Empty hopes and last dreams in some binary code

I can't write morality speeches, because my morals and ideals were long ago burned, leaving me in a grey space. Not knowing what to do next.

I have no goal, no wishes, and no ambition. Basically I'm an empty body circulating around you. I'm losing appetite for life, almost like everything is tasteless food.

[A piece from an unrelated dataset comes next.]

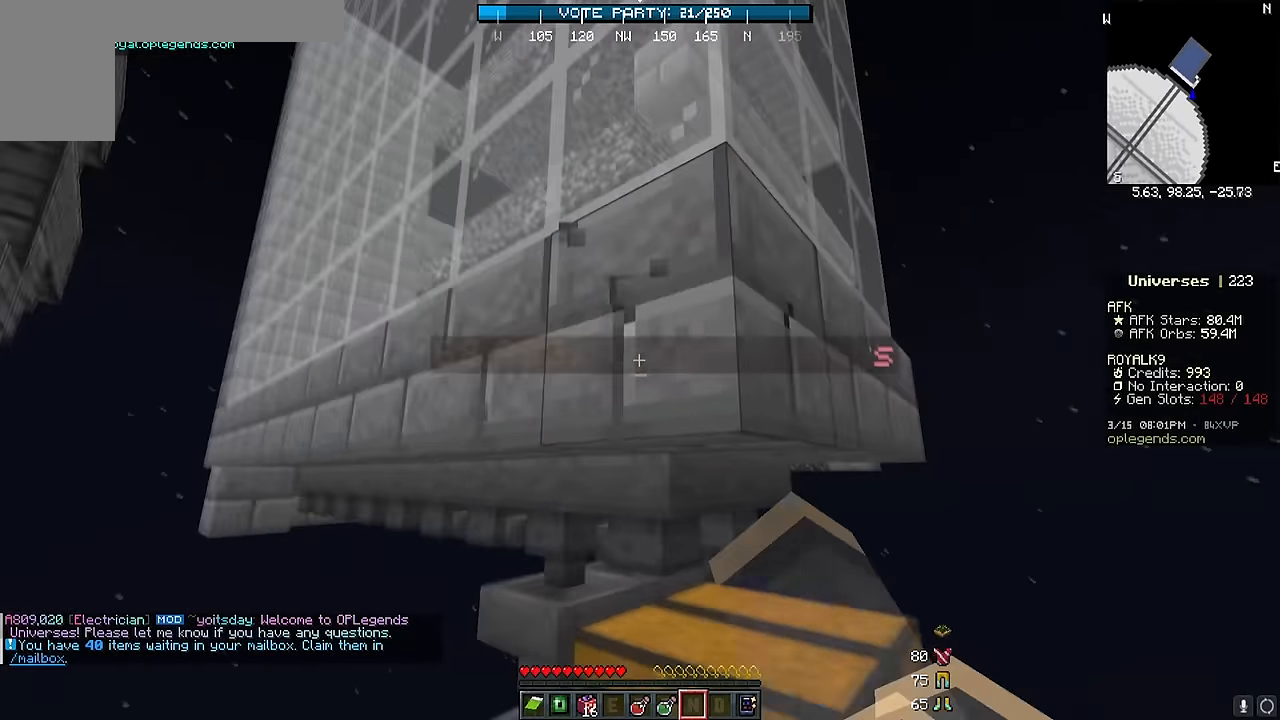
{"keys": ["d"], "mouse": [], "events": [[50, "mouse_left", "up"], [83, "mouse_left", "down"], [250, "mouse_left", "up"], [317, "mouse_left", "down"], [417, "d", "down"], [467, "mouse_left", "up"]]}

I have neither hunger nor strength.

It's this absence of strength, keeps me from cutting my string and having a face to face meeting with Hades.


 

I learned that there are two kinds of good men in this world; the ones who dream about flying but keep their feet on the ground, and those who put bumps on seats.

Has for me I'm living in the underground, and the show that is my life has put the every seat in epilepsy choc.

Every day I wait for better dreams, and as they don't come, I wish time could run faster, and I wonder, if my wish came true, would I ever regret wishing it or will it jump right to the end, leaving no place for regrets.


 

A Young Gentleman should not write such words, because he has still a great path ahead – Then again, maybe that's why my team mates called me "The old man", giving them the possibility to joke, every time I miss a social event, about the possibility of maybe perhaps of me losing my breath, for one last time…

Death reminds me of immortality. Immortality in the sense that I would be remember long after I pasted away. I used to think I would go immortal, to be remembered like Guy Fawkes, Achilles and Beethoven. But after having forgotten what I would stand for… There's nothing to be remembered about, except the eventual entry in this little unknown and abandon blog.

Posts about economy (or so I say), physics, social relations, games, movies, chronicles about our time, past and future. A hell bunch of words, that at the end of the day are just o's and ones strangely organized.

Empty hopes and last dreams in some binary code. Where would you put your last hopes on?

John Scar Kramer and Rorschach

3 comments:

Sin said...

I guess you know what my answer would be.**

John said...

Sorry but i don't

Sin said...

Well, if you don´t know and you would like to know you can always ask.
If you don´t give a shit that´s ok too.
Anyway, hope your mood lighten´s up.